*** Records for this task ***

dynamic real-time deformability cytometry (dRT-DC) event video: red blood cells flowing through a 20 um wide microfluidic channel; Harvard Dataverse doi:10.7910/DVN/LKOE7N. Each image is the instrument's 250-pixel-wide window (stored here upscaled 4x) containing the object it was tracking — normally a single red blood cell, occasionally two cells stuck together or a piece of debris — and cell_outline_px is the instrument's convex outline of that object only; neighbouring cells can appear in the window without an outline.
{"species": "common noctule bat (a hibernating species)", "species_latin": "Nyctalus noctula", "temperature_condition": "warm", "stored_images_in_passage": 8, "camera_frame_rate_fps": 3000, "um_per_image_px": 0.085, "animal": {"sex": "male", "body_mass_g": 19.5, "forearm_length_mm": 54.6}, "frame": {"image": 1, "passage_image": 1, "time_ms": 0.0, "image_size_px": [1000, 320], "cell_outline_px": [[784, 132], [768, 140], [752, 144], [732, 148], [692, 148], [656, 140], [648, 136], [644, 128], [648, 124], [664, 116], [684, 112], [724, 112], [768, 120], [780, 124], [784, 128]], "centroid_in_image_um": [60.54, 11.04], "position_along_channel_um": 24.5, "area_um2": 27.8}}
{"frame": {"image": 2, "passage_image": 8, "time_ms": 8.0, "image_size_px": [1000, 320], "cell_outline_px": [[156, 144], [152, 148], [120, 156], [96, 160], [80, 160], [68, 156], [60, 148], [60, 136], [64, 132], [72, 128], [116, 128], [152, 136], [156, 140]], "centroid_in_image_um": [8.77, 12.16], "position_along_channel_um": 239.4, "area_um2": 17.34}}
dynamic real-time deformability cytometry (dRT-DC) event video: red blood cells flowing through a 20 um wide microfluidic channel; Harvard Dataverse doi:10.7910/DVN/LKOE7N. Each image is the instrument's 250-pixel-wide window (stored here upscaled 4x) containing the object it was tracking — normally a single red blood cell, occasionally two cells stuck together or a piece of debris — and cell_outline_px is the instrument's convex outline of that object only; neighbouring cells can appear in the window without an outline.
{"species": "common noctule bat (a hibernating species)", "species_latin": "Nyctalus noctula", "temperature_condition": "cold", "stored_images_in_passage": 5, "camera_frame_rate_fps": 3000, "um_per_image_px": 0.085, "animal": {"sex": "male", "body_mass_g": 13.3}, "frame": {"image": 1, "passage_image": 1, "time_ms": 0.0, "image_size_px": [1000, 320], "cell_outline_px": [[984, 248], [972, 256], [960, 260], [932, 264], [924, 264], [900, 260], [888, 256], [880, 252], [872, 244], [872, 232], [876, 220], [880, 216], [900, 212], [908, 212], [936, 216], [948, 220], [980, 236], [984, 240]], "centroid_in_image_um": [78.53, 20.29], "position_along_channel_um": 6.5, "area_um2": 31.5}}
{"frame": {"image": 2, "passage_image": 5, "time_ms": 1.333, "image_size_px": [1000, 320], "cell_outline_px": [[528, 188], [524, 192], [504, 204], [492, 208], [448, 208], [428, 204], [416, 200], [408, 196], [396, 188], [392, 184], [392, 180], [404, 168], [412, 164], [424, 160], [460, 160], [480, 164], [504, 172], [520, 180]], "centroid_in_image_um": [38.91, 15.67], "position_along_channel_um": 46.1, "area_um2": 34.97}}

***

▶ What you need to do: The entries above must be returned exactly.

▶ Written reply:
dynamic real-time deformability cytometry (dRT-DC) event video: red blood cells flowing through a 20 um wide microfluidic channel; Harvard Dataverse doi:10.7910/DVN/LKOE7N. Each image is the instrument's 250-pixel-wide window (stored here upscaled 4x) containing the object it was tracking — normally a single red blood cell, occasionally two cells stuck together or a piece of debris — and cell_outline_px is the instrument's convex outline of that object only; neighbouring cells can appear in the window without an outline.
{"species": "common noctule bat (a hibernating species)", "species_latin": "Nyctalus noctula", "temperature_condition": "warm", "stored_images_in_passage": 8, "camera_frame_rate_fps": 3000, "um_per_image_px": 0.085, "animal": {"sex": "male", "body_mass_g": 19.5, "forearm_length_mm": 54.6}, "frame": {"image": 1, "passage_image": 1, "time_ms": 0.0, "image_size_px": [1000, 320], "cell_outline_px": [[784, 132], [768, 140], [752, 144], [732, 148], [692, 148], [656, 140], [648, 136], [644, 128], [648, 124], [664, 116], [684, 112], [724, 112], [768, 120], [780, 124], [784, 128]], "centroid_in_image_um": [60.54, 11.04], "position_along_channel_um": 24.5, "area_um2": 27.8}}
{"frame": {"image": 2, "passage_image": 8, "time_ms": 8.0, "image_size_px": [1000, 320], "cell_outline_px": [[156, 144], [152, 148], [120, 156], [96, 160], [80, 160], [68, 156], [60, 148], [60, 136], [64, 132], [72, 128], [116, 128], [152, 136], [156, 140]], "centroid_in_image_um": [8.77, 12.16], "position_along_channel_um": 239.4, "area_um2": 17.34}}
dynamic real-time deformability cytometry (dRT-DC) event video: red blood cells flowing through a 20 um wide microfluidic channel; Harvard Dataverse doi:10.7910/DVN/LKOE7N. Each image is the instrument's 250-pixel-wide window (stored here upscaled 4x) containing the object it was tracking — normally a single red blood cell, occasionally two cells stuck together or a piece of debris — and cell_outline_px is the instrument's convex outline of that object only; neighbouring cells can appear in the window without an outline.
{"species": "common noctule bat (a hibernating species)", "species_latin": "Nyctalus noctula", "temperature_condition": "cold", "stored_images_in_passage": 5, "camera_frame_rate_fps": 3000, "um_per_image_px": 0.085, "animal": {"sex": "male", "body_mass_g": 13.3}, "frame": {"image": 1, "passage_image": 1, "time_ms": 0.0, "image_size_px": [1000, 320], "cell_outline_px": [[984, 248], [972, 256], [960, 260], [932, 264], [924, 264], [900, 260], [888, 256], [880, 252], [872, 244], [872, 232], [876, 220], [880, 216], [900, 212], [908, 212], [936, 216], [948, 220], [980, 236], [984, 240]], "centroid_in_image_um": [78.53, 20.29], "position_along_channel_um": 6.5, "area_um2": 31.5}}
{"frame": {"image": 2, "passage_image": 5, "time_ms": 1.333, "image_size_px": [1000, 320], "cell_outline_px": [[528, 188], [524, 192], [504, 204], [492, 208], [448, 208], [428, 204], [416, 200], [408, 196], [396, 188], [392, 184], [392, 180], [404, 168], [412, 164], [424, 160], [460, 160], [480, 164], [504, 172], [520, 180]], "centroid_in_image_um": [38.91, 15.67], "position_along_channel_um": 46.1, "area_um2": 34.97}}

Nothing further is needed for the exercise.